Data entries
**********
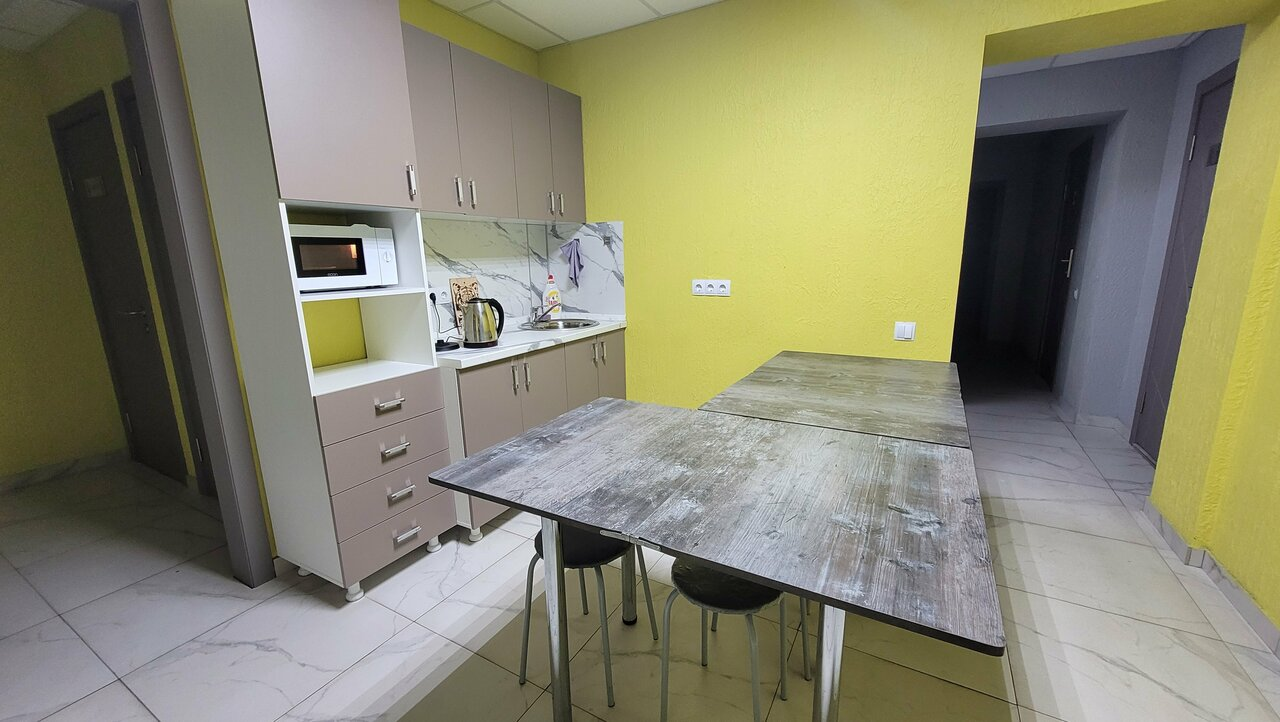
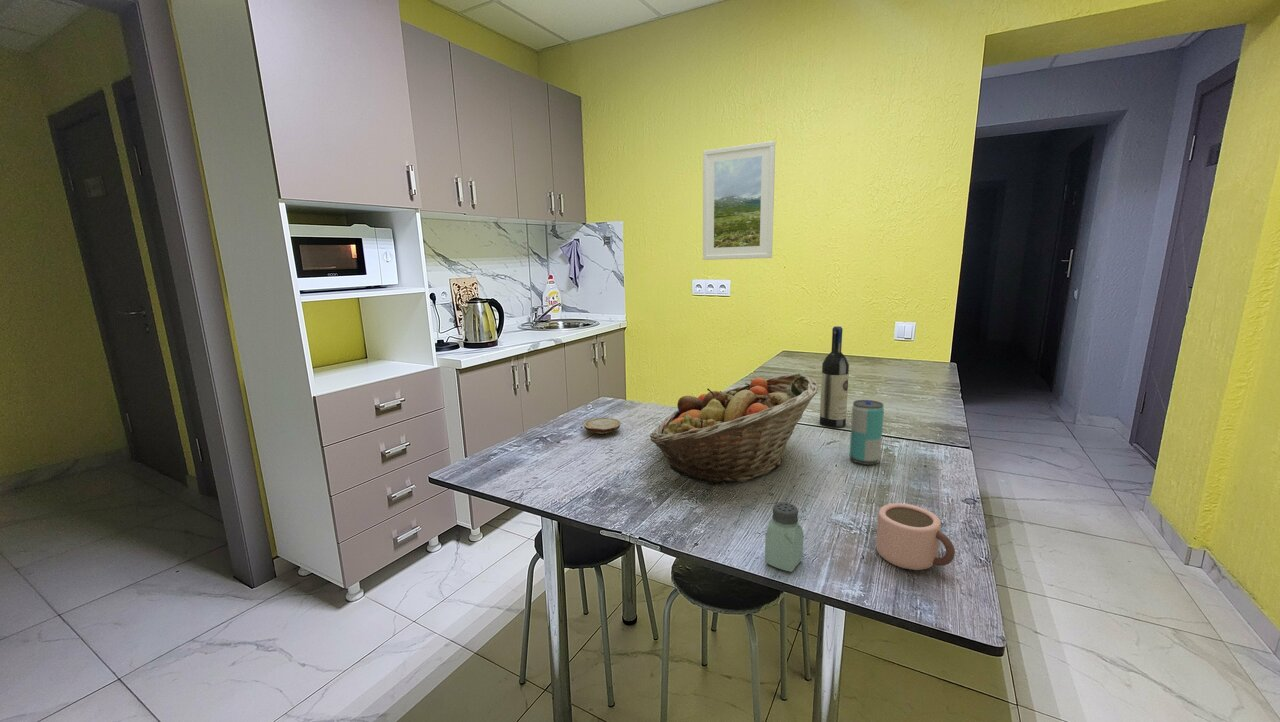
+ beverage can [848,399,885,466]
+ saltshaker [764,501,804,573]
+ fruit basket [649,372,819,486]
+ mug [875,502,956,571]
+ wood slice [583,417,622,435]
+ wine bottle [819,325,850,428]
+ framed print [702,140,776,261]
**********
▶ **Task goal**: An exact copy of every record above is required, with all pictures omitted.

▶ **Reply to the task**:
+ beverage can [848,399,885,466]
+ saltshaker [764,501,804,573]
+ fruit basket [649,372,819,486]
+ mug [875,502,956,571]
+ wood slice [583,417,622,435]
+ wine bottle [819,325,850,428]
+ framed print [702,140,776,261]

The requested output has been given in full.